Excerpt to read |
□ □ □ □ □ □ □

Wednesday 18 December 2013

Nigeria: With U.S.$635 Million Investment, Atlantic Energy Defends Strategic Alliance With NPDC

This Day (Lagos)

BY CHIKA AMANZE-NWACHUKU

Indigenous Exploration and Production (E & P) companies, Atlantic Energy Drilling Concept and Septa Energy, have stated that the Strategic Alliance Agreement (SAA) entered with the Nigerian Petroleum Development Company (NPDC) in relation to Oil Mining Leases (OMLs) 26, 30, 34 and 42 is meant to provide financial services for the operatorship of the oil blocks.
The companies said the financial services agreement did not vest ownership interest of any kind on either Atlantic Energy or Septa Energy in the four oil blocks divested by Shell, Agip and Total a few years ago.
A top official of the company explained yesterday that contrary to reports that the two firms merely put down $50 million, the actual amount paid was $135 million and that only 10 per cent of NPDC crude was lifted as profit oil, and not 60 per cent as erroneously reported.

□ □ □ □ □ □ □

Goal 1 |
Format the records from the line containing "determined by: Strong, M." down to the line containing "state / province: Missouri", both included, as a numbered list without blank lines.

Records from a collection
□ □ □ □ □ □ □

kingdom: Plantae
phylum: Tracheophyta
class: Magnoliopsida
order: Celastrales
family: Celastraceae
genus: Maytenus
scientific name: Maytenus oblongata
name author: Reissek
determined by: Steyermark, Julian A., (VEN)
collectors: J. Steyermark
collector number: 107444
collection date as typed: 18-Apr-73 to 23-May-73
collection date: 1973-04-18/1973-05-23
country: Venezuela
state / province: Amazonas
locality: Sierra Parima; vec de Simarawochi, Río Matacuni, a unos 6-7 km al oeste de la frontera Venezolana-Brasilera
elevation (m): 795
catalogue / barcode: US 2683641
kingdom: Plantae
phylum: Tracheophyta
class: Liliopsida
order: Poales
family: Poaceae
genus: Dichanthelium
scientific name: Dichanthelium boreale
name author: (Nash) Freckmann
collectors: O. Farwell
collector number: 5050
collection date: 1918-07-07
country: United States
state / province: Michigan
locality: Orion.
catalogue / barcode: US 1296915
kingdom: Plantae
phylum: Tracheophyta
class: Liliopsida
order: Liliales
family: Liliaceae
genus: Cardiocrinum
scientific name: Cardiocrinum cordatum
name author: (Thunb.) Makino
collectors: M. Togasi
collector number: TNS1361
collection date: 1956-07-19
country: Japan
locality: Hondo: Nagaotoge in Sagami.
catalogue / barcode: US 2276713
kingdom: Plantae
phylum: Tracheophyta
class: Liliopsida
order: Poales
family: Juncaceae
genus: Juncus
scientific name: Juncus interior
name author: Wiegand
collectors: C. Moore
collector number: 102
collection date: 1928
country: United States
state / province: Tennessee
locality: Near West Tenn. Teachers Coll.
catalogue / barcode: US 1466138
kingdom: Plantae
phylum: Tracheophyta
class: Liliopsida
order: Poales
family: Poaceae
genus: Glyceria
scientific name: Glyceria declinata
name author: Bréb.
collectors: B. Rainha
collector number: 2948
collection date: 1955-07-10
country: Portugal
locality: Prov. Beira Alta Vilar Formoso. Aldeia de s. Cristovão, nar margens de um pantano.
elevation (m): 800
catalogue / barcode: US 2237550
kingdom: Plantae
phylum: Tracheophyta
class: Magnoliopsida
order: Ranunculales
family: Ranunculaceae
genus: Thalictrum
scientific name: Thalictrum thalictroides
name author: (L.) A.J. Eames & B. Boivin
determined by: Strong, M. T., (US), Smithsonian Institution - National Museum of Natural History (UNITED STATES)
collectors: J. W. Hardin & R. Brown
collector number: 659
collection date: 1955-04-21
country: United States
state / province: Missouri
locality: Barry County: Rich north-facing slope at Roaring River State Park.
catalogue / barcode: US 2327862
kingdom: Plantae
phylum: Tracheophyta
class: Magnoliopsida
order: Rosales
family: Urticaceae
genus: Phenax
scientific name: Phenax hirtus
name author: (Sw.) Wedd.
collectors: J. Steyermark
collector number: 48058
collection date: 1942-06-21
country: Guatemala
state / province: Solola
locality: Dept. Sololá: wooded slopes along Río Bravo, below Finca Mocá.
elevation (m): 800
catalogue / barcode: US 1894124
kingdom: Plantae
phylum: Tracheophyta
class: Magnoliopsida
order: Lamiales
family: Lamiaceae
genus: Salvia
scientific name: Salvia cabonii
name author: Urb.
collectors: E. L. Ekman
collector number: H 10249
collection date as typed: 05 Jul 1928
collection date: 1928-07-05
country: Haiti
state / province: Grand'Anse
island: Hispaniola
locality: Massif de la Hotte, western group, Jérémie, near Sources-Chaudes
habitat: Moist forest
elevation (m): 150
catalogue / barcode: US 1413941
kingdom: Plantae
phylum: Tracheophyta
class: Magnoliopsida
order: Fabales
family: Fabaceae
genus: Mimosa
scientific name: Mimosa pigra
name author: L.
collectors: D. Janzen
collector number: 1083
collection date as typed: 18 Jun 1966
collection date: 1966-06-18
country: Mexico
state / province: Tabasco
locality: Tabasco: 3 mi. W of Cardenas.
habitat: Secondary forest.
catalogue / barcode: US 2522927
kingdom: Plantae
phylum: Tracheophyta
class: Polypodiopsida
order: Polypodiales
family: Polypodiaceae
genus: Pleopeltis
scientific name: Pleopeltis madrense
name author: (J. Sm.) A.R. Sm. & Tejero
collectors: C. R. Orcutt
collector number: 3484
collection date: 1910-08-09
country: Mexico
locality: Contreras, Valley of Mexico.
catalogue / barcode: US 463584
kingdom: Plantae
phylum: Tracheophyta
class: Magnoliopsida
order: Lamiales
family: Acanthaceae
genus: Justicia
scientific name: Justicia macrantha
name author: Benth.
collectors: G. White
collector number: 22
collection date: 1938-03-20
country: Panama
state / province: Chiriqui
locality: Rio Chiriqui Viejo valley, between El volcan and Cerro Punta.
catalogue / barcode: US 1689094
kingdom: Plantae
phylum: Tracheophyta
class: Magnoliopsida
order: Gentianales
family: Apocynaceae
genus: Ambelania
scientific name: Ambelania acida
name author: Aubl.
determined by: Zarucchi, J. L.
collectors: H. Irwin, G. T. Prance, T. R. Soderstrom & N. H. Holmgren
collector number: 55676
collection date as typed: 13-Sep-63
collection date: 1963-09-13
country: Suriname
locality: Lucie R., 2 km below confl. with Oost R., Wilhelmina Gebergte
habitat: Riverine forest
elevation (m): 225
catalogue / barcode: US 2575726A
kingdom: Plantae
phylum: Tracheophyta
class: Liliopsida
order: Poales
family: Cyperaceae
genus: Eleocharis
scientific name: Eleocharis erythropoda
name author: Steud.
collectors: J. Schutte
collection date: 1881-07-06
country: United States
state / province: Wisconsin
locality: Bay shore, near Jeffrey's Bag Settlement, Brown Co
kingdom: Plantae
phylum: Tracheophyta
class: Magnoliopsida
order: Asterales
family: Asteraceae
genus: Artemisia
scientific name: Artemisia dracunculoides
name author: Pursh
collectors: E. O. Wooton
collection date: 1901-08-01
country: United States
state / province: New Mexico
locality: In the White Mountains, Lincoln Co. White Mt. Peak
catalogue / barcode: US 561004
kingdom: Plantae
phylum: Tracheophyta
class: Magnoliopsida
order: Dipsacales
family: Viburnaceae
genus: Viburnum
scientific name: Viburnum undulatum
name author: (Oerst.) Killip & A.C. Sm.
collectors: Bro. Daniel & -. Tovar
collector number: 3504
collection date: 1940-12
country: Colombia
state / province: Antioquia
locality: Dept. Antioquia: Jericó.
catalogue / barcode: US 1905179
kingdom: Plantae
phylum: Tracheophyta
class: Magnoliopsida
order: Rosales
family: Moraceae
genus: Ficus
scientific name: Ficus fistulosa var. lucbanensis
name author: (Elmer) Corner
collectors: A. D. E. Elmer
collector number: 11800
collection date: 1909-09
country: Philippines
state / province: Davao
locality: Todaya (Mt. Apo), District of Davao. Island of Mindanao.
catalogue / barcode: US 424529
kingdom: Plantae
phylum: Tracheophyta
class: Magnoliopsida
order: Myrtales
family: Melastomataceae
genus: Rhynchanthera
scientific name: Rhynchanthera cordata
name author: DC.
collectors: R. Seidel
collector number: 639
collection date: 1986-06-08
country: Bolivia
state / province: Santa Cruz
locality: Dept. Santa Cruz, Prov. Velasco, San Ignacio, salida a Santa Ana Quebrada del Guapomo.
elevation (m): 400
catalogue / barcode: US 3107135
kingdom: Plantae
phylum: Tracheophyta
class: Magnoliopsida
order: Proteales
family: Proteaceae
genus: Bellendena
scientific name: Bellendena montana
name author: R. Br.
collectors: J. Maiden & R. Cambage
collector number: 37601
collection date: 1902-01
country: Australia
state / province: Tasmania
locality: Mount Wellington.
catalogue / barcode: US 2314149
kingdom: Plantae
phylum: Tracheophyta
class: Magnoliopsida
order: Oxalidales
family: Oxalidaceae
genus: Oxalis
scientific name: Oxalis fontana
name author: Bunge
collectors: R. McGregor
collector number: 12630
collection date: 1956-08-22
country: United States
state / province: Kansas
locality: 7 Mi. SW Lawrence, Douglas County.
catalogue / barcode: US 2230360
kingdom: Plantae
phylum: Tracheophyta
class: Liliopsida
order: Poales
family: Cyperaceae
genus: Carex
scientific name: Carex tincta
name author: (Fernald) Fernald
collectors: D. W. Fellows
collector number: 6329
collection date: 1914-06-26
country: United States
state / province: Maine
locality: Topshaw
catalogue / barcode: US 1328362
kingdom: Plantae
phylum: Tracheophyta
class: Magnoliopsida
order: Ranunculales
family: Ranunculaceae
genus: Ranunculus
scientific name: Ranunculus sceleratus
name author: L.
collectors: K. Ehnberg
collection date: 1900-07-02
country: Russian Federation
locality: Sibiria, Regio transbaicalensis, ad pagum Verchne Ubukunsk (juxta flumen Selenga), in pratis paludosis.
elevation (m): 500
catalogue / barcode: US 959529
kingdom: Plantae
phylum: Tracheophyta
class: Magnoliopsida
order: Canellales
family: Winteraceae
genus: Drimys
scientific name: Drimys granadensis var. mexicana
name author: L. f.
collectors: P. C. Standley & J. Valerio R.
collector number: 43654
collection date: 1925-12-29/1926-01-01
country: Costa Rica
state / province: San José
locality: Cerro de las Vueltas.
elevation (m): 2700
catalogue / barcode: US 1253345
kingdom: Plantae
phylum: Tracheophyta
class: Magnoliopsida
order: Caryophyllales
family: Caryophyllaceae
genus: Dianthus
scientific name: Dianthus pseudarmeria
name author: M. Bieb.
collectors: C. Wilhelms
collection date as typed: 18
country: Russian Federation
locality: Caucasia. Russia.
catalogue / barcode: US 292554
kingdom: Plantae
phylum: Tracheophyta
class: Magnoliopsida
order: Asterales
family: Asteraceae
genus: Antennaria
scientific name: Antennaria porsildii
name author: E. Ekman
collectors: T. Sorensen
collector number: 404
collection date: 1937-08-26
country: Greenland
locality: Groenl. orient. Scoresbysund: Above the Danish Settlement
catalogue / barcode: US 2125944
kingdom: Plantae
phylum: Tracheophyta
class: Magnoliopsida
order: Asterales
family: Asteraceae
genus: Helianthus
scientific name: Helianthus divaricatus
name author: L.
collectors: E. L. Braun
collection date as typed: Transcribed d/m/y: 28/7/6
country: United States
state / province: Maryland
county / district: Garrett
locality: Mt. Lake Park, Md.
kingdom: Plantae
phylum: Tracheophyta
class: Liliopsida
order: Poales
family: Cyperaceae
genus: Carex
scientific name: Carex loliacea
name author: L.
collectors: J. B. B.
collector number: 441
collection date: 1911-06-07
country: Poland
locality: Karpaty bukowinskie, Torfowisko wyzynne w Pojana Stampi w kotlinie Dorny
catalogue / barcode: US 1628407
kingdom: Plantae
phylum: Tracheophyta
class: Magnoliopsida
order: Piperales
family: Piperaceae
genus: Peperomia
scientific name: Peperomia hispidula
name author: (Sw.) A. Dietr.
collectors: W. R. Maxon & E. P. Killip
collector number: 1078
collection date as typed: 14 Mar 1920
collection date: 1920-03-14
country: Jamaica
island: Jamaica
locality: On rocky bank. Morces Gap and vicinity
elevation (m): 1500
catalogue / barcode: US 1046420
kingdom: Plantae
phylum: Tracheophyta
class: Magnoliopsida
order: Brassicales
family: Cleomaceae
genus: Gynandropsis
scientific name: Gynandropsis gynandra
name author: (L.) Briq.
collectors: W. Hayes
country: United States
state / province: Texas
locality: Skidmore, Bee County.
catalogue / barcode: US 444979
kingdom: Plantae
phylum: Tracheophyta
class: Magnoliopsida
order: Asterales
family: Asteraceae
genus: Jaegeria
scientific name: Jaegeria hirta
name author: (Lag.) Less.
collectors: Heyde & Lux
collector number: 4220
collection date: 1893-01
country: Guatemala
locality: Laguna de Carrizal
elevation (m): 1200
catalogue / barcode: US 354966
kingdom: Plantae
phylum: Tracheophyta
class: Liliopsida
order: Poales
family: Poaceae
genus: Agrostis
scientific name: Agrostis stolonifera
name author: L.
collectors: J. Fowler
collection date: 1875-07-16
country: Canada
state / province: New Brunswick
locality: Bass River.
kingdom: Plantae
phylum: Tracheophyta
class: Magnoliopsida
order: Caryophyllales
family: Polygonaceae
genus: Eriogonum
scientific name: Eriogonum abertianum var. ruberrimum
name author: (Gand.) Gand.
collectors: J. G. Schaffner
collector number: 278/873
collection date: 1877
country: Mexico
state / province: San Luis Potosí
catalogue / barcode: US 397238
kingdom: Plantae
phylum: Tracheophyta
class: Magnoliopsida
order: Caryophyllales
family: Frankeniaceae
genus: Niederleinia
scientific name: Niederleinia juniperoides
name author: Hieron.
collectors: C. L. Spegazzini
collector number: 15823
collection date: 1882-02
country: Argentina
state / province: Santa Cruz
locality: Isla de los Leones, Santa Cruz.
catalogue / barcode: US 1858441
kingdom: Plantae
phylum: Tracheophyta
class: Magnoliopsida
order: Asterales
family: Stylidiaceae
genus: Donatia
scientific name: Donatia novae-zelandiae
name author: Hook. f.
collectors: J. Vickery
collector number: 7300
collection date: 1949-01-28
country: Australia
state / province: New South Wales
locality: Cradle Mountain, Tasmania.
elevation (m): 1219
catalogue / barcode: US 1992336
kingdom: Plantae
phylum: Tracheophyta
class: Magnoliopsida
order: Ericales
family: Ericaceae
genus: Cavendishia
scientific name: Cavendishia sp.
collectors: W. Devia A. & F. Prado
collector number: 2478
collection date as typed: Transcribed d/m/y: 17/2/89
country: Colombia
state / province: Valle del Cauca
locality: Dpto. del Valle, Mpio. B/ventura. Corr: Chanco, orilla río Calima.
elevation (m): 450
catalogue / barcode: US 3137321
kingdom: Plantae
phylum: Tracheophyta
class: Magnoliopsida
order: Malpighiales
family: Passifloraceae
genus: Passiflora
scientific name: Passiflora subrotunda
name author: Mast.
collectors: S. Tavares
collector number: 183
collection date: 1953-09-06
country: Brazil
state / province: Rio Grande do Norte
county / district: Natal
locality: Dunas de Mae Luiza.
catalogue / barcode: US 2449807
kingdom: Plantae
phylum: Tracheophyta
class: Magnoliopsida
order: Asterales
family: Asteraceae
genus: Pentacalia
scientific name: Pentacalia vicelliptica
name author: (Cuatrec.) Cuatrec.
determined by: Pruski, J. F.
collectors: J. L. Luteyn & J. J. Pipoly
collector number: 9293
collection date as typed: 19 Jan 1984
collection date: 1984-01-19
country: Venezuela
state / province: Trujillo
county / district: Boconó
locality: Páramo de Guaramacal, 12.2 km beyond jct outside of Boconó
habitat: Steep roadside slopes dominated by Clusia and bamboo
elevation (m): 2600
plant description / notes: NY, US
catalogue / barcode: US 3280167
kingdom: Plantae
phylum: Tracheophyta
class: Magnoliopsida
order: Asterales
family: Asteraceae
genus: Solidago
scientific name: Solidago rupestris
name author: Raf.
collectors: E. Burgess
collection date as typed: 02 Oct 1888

□ □ □ □ □ □ □

Goal 2 |
List every Oil Mining Lease named in the article on Atlantic Energy.

Full output 1 |
1. determined by: Strong, M. T., (US), Smithsonian Institution - National Museum of Natural History (UNITED STATES)
2. collectors: J. W. Hardin & R. Brown
3. collector number: 659
4. collection date: 1955-04-21
5. country: United States
6. state / province: Missouri

Full output 2 |
OML 26
OML 30
OML 34
OML 42